Dataset entries:
+ + +

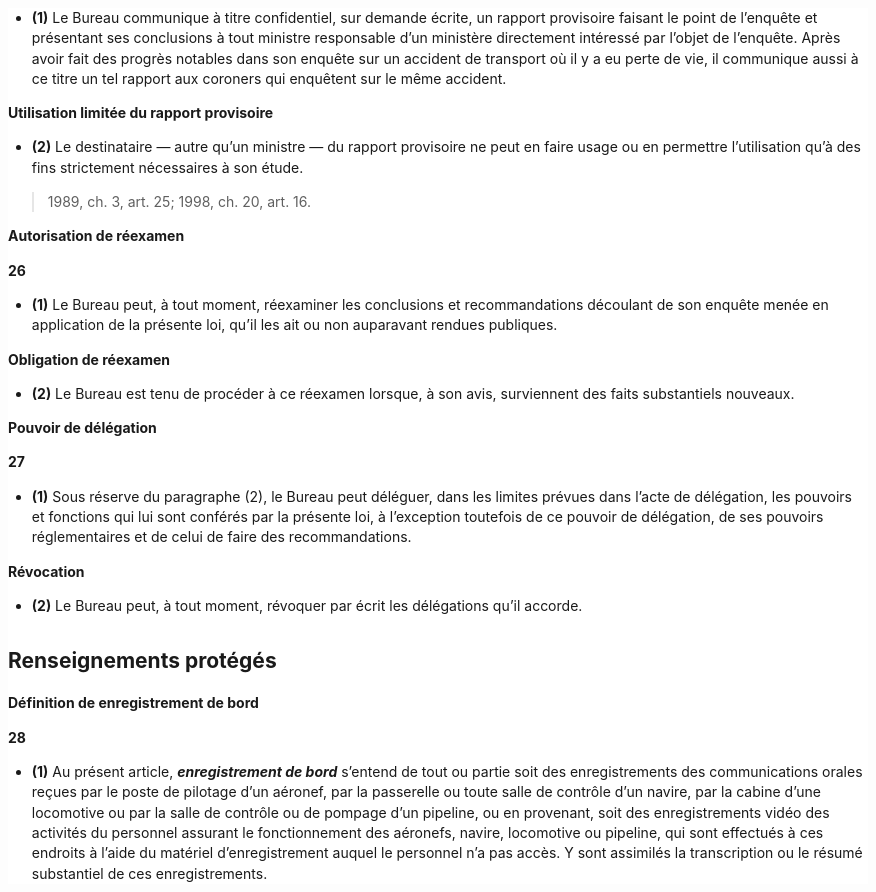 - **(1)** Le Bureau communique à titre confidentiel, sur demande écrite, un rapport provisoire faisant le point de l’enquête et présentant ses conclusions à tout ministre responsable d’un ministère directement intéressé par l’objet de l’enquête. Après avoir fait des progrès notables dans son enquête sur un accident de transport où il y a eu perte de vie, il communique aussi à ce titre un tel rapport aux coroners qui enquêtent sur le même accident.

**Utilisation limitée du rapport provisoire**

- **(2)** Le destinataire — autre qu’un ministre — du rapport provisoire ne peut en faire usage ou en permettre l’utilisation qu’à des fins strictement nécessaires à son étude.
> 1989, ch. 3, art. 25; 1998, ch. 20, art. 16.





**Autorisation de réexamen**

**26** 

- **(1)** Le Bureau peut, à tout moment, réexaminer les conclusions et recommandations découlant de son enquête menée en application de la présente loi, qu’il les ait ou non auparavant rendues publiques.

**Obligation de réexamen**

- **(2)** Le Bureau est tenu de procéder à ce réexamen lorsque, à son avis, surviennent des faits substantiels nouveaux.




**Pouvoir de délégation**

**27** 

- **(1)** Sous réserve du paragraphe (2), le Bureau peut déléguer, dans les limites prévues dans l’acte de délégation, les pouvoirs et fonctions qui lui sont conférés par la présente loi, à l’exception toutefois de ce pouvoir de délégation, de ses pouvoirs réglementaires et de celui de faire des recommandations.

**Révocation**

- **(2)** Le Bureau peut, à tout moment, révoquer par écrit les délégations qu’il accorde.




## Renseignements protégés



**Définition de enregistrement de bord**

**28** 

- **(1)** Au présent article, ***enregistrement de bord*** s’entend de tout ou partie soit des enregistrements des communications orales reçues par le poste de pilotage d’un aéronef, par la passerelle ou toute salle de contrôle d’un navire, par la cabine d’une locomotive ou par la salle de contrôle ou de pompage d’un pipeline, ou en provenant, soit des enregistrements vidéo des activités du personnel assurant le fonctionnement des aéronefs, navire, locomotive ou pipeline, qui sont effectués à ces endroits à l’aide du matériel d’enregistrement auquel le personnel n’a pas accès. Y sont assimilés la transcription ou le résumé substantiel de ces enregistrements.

+ + +

Please reproduce, unchanged, every line from the one containing "- **(2)** Le Bureau peut, à" through the final line of the rows, including both of those lines.

Result:
- **(2)** Le Bureau peut, à tout moment, révoquer par écrit les délégations qu’il accorde.




## Renseignements protégés



**Définition de enregistrement de bord**

**28** 

- **(1)** Au présent article, ***enregistrement de bord*** s’entend de tout ou partie soit des enregistrements des communications orales reçues par le poste de pilotage d’un aéronef, par la passerelle ou toute salle de contrôle d’un navire, par la cabine d’une locomotive ou par la salle de contrôle ou de pompage d’un pipeline, ou en provenant, soit des enregistrements vidéo des activités du personnel assurant le fonctionnement des aéronefs, navire, locomotive ou pipeline, qui sont effectués à ces endroits à l’aide du matériel d’enregistrement auquel le personnel n’a pas accès. Y sont assimilés la transcription ou le résumé substantiel de ces enregistrements.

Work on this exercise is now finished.